Excerpt to read:
NF-κB activity assay

The Tca8113 and SCC-4 cells were plated in 6-well plates at a concentration of 5×104 cells/well. The cells were allowed to attach overnight and then co-transfected with 20 ng of the pGL4.32 [luc2P/NF-κB-RE/Hygro] vector and 5 ng of the pRL-TK vector in each well (Promega Corporation). After 6 h, the cells were washed with PBS and then transfected with miR-199a-5p mimics and pcDNA-IKKβ for 24 h. The cells were washed in PBS and harvested in 500 µl 1X passive lysis buffer. Luciferase activity was quantified using the Promega luciferase assay kit on a luminometer.

Statistical analysis

Data are presented as the mean ± standard deviation. SPSS 19.0 statistical software (IBM Corp., Armonk, NY, USA) was used to perform all statistical analyses. When only two groups were compared, Student's t-test was conducted. One-way analysis of variance followed by Tukey's post hoc test was applied to compare differences between multiple groups. Pearson's or Spearman's analyses were used for correlation analysis. P≤0.05 was considered to indicate a statistically significant difference.

Results

Expression of miR-199a-5p is downregulated in OSCC and correlates with clinicopathologic parameters

To examine the potential involvement of miRNAs in the development of OSCC, miRNA microarray profiling was performed in three pairs of OSCC tissues and matched tumor-adjacent tissues. The miRNA microarray identified 39 miRNAs that were upregulated in OSCC and 18 miRNAs that were downregulated in OSCC tissues (Fig. 1A). Of the downregulated miRNAs, miR-199a-5p was identified as one of the most markedly downregulated, which is consistent with a previous study (24). Of note, miR-199a-5p has previously been reported to function as a tumor suppressor in a several types of human cancers (25-29). However, its role in the tumorigenesis of OSCC remains to be fully elucidated. Therefore, the present study focused on miR-199a-5p in OSCC for molecular and clinical analyses, to clarify the previously unknown role of miR-199a-5p.

To further verify the dysregulation of miR-199a-5p, RT-qPCR analysis was performed based on 60 paired tumor tissues and matched tumor-adjacent tissues. The results showed that miR-199a-5p was downregulated in the OSCC tissues (Fig. 1B). In addition, to further elucidate whether the altered expression of miR-199a-5p occurred in OSCC cells, RT-qPCR was performed to detect miR-199a-5p in four OSCC cell lines (SCC-25, CAL-27, Tca8113 and SCC-4) and a normal oral mucosa cell line (HOK) used as a control. As shown in Fig. 1C, consistent with the results in the OSCC tissues, miR-199a-5p was significantly decreased in the four OSCC cell lines compared with the HOK cells, suggesting that alteration in the expression of miR-199a-5p may contribute, at least in part, to the carcinogenesis of OSCC.

Chart interpretation exercises:
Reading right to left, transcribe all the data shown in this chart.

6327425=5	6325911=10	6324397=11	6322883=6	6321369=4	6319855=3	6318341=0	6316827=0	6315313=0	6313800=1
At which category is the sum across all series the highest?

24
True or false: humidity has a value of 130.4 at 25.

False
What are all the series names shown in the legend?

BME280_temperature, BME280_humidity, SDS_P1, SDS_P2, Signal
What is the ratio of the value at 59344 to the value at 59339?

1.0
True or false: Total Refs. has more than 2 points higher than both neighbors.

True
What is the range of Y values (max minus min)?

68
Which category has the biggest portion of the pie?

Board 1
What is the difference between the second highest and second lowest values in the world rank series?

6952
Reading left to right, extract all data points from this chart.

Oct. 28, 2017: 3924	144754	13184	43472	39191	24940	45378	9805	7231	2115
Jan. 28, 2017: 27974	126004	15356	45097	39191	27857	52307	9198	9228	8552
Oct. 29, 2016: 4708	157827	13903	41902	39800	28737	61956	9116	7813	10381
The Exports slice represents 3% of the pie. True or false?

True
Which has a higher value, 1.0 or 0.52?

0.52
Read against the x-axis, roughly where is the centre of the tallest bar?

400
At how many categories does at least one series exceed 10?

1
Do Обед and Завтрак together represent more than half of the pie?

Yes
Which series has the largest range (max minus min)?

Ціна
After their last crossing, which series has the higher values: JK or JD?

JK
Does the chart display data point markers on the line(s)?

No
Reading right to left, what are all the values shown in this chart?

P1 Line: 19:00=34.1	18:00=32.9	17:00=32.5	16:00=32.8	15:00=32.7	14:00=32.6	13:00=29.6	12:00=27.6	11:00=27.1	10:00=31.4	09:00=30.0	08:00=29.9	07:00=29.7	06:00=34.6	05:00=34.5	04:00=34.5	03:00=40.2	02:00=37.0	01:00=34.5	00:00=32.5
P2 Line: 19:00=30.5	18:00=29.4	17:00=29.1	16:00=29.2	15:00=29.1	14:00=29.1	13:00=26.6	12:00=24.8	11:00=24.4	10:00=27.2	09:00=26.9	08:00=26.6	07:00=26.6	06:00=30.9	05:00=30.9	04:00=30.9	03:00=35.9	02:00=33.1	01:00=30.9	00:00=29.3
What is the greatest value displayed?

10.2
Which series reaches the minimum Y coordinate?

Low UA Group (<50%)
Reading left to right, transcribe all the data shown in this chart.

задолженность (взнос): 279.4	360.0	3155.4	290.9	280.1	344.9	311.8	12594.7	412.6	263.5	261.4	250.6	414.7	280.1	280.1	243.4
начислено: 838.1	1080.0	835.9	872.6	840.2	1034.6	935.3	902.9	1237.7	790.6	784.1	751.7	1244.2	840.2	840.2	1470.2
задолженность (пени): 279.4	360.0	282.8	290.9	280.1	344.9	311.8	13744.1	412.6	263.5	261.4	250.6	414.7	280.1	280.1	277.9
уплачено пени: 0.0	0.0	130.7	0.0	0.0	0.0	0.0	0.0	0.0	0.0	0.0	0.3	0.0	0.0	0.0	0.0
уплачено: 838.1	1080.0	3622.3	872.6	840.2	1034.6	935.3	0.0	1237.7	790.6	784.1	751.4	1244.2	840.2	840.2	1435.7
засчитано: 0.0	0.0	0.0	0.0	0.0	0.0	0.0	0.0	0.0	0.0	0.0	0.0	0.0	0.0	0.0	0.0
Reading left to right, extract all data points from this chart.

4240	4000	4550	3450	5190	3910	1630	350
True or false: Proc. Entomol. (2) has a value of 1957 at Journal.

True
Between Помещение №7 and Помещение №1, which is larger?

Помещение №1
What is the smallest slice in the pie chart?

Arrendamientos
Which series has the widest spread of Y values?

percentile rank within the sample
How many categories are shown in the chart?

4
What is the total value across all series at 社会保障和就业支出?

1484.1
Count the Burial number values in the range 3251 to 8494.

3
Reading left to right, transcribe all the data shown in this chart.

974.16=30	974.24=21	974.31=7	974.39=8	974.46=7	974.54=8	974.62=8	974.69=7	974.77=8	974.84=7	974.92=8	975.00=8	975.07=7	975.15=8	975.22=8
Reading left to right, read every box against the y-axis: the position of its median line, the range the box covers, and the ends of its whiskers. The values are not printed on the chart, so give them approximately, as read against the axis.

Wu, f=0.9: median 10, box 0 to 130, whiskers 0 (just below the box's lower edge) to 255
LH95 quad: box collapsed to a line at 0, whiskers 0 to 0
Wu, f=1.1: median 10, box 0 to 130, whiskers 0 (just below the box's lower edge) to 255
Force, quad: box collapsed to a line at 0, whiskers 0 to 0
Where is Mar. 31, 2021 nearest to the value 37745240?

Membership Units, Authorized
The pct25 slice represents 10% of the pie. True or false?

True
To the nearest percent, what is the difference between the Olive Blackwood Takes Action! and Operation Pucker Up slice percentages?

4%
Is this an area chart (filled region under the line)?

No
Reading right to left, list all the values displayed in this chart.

Work instructions:
- a) Do these statements agree with the miR-199a-5p excerpt? (i) The microarray profiling was done on three pairs of OSCC and matched tumor-adjacent tissues. (ii) The microarray found more miRNAs downregulated than upregulated in OSCC. (iii) Student's t-test was used to compare multiple groups. For each, answer yes or no and quote the deciding words.
- b) Print the stretch of the miR-199a-5p excerpt from "Data are presented" through "statistically significant difference.".
- c) Proceed with the miR-199a-5p excerpt from the point where it stops.
These entries come from a separate source, not from the miR-199a-5p excerpt.

Solved problems:
- a)
(i) Yes: "miRNA microarray profiling was performed in three pairs of OSCC tissues and matched tumor-adjacent tissues"
(ii) No: "The miRNA microarray identified 39 miRNAs that were upregulated in OSCC and 18 miRNAs that were downregulated in OSCC tissues"
(iii) No: "One-way analysis of variance followed by Tukey's post hoc test was applied to compare differences between multiple groups."

- b)
Data are presented as the mean ± standard deviation. SPSS 19.0 statistical software (IBM Corp., Armonk, NY, USA) was used to perform all statistical analyses. When only two groups were compared, Student's t-test was conducted. One-way analysis of variance followed by Tukey's post hoc test was applied to compare differences between multiple groups. Pearson's or Spearman's analyses were used for correlation analysis. P≤0.05 was considered to indicate a statistically significant difference.

- c)
To determine the clinical values of miR-199a-5p, the mean expression level of miR-199a-5p was used as a cut-off value to divide 60 patients with OSCC into two groups: miR-199a-5p high expression group and miR-199a-5p low expression group. The associations between the expression of miR-199a-5p and clinicopathological features are summarized in Table I. It was found that a low expression of miR-199a-5p was associated with tumor size, tumor differentiation, lymph node metastasis and tumor-node-metastasis (TNM) stage. In this cohort, compared with the patients in the high miR-199a-5p expression group, patients in the low miR-199a-5p expression group had a lower 5-year overall survival (OS) rate (Fig. 1D). These result indicated that miR-199a-5p may serve as an effective biomarker for the prognosis of patients with OSCC.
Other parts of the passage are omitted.